» Your instructions:
Say how many lines in the following data hold the word "mouse". Write nothing but that number.

» Materials provided:
------------------------------------------------------------

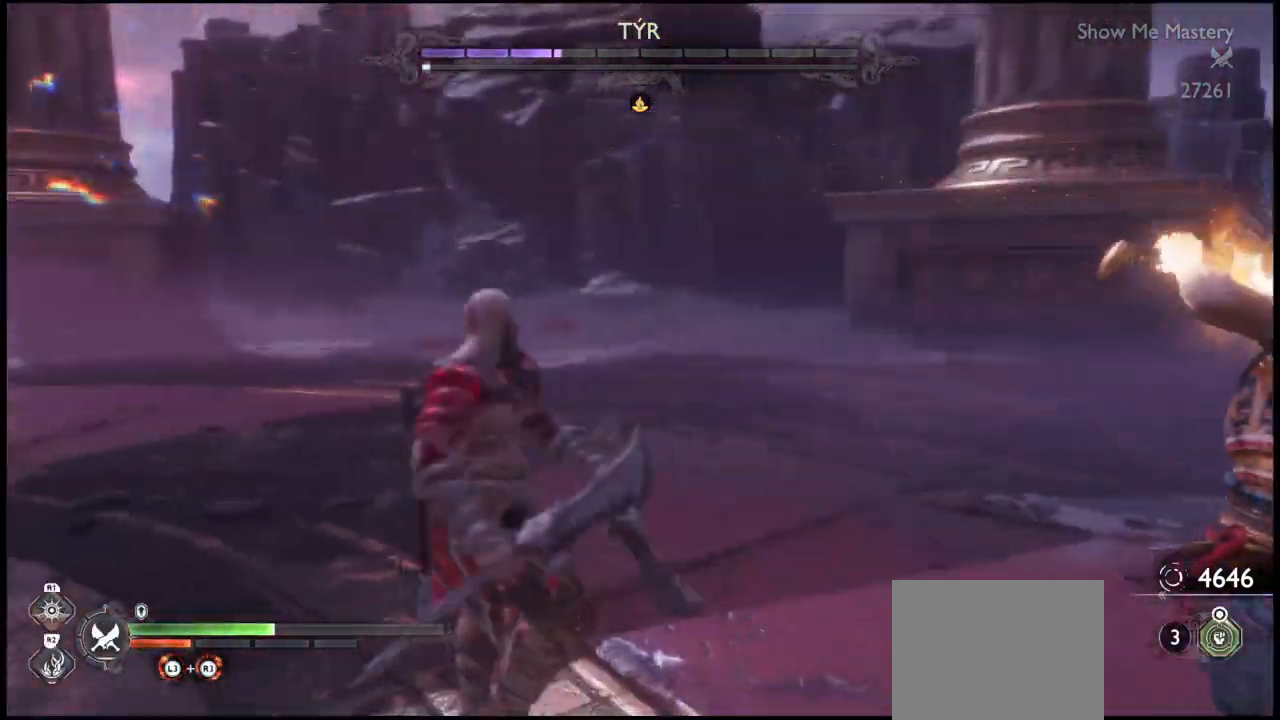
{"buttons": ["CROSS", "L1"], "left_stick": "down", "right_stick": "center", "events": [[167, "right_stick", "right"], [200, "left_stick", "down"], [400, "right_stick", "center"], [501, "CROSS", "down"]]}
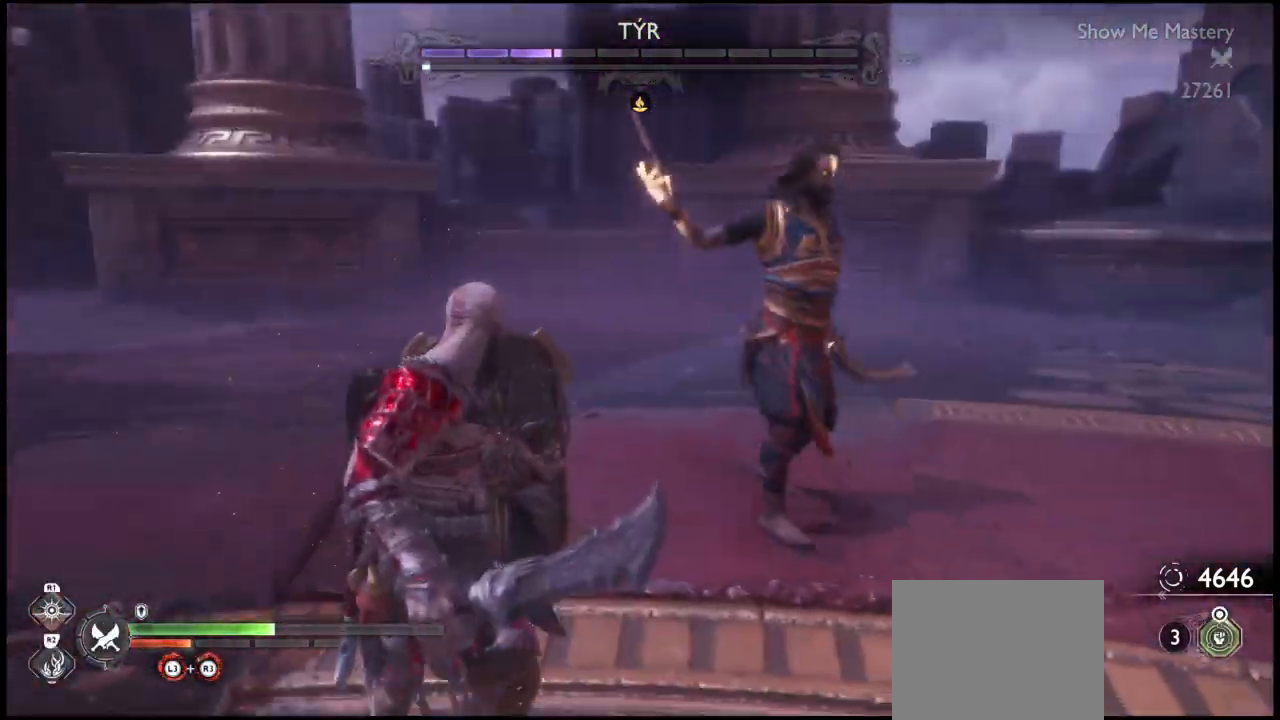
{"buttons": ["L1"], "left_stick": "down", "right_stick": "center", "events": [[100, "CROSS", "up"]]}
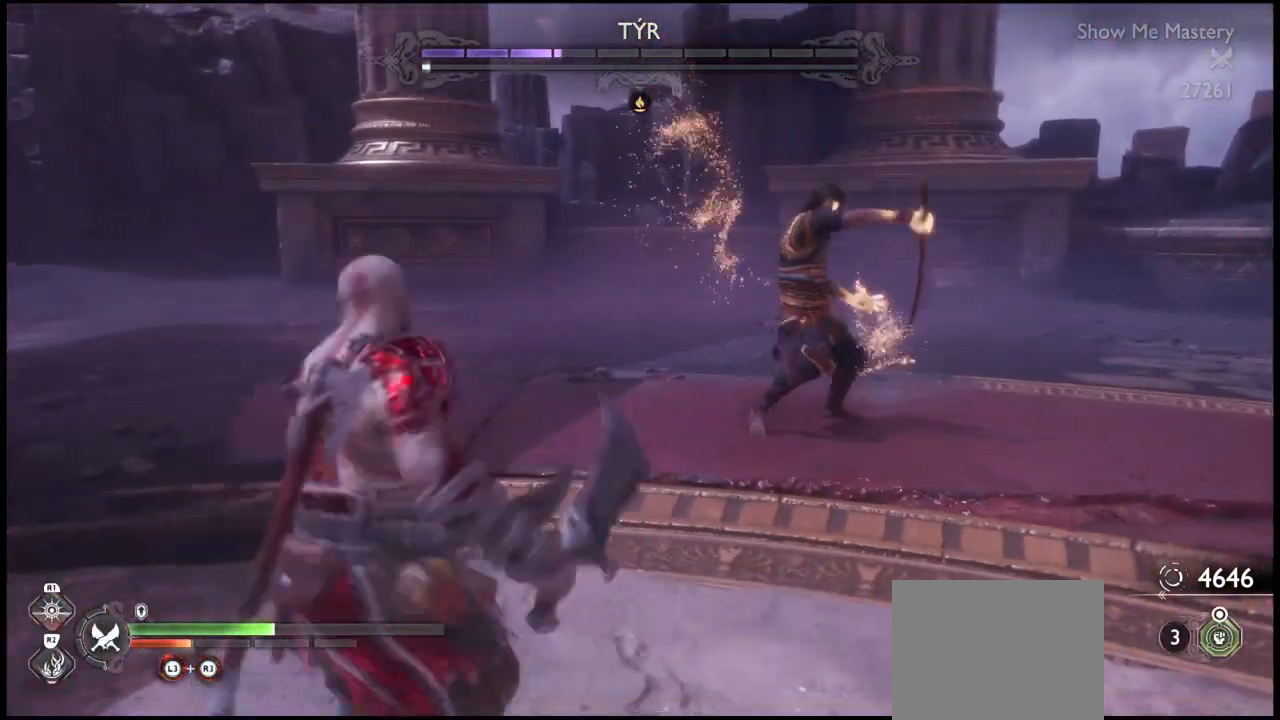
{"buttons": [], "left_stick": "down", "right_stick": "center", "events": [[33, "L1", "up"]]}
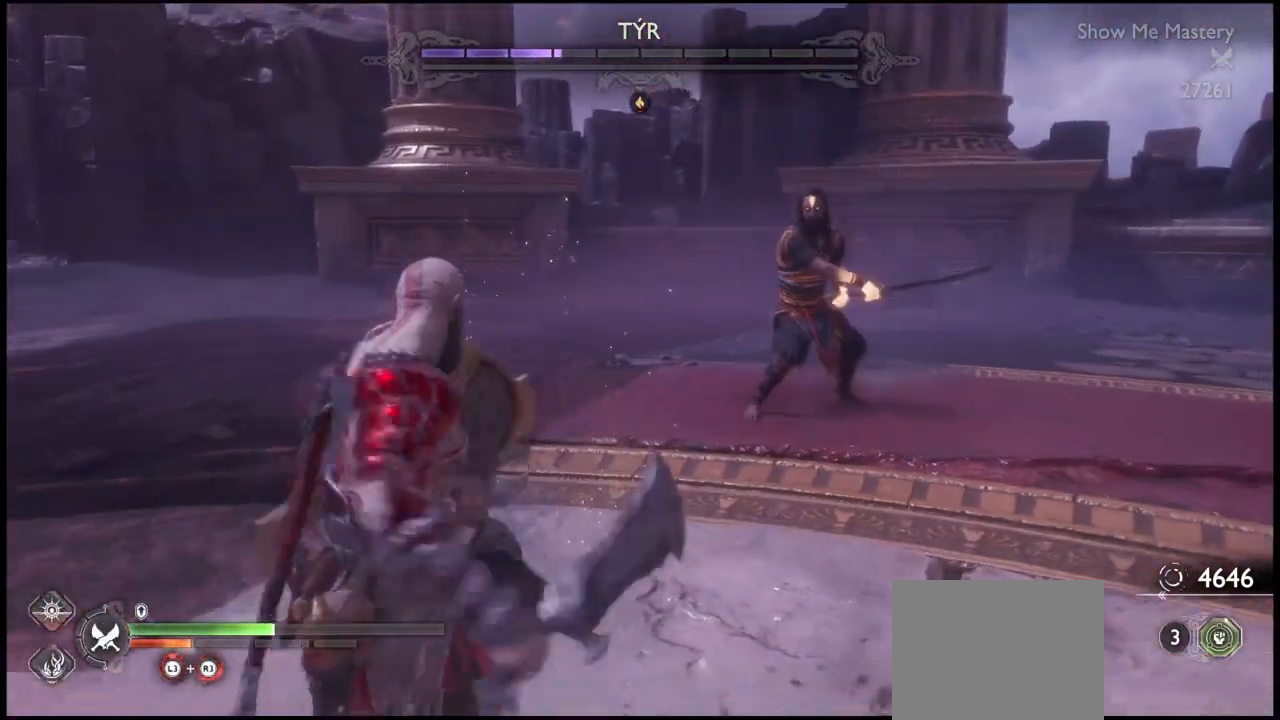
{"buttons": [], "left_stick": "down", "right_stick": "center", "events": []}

------------------------------------------------------------

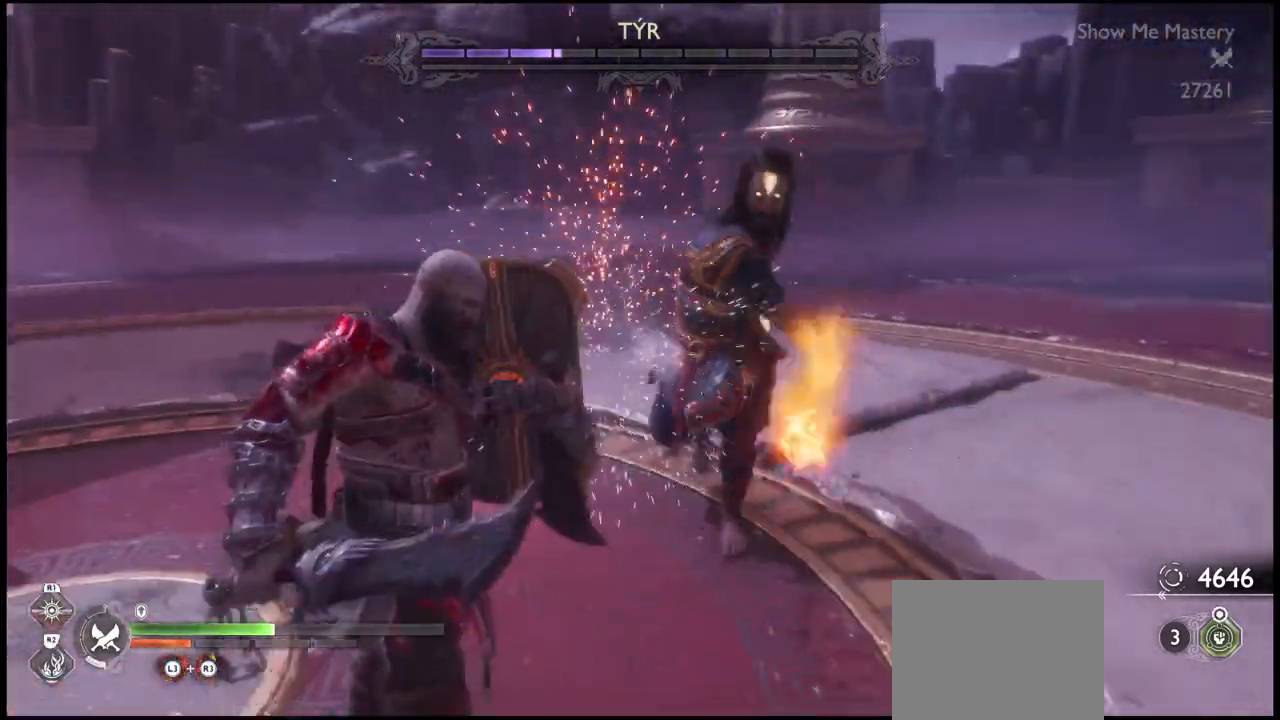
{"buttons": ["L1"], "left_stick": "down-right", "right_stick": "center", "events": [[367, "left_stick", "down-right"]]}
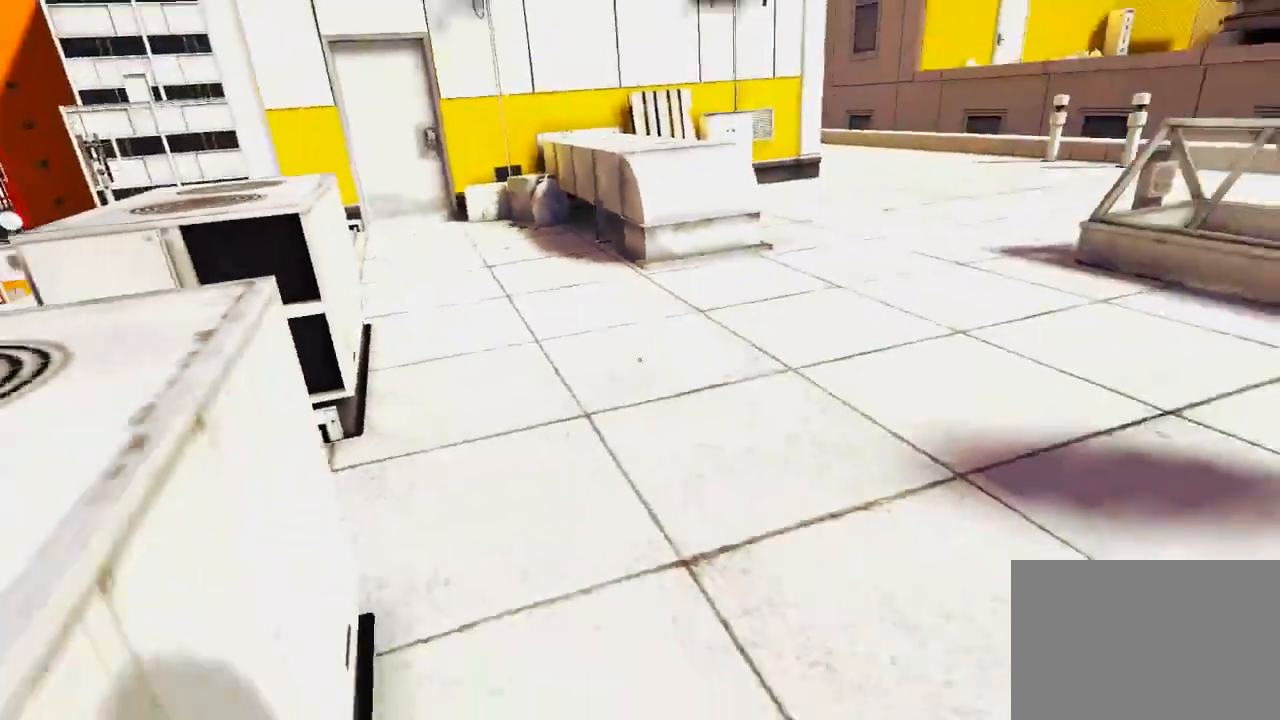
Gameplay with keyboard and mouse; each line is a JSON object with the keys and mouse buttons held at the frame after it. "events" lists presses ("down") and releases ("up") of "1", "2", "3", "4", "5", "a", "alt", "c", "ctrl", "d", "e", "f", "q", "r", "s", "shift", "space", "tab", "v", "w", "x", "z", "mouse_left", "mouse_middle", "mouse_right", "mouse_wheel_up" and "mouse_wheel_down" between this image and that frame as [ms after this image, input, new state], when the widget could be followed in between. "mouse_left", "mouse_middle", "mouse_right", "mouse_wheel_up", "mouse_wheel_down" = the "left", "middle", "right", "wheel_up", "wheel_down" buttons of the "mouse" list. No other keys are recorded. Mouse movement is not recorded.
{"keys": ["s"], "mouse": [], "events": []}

------------------------------------------------------------

» Output below:
2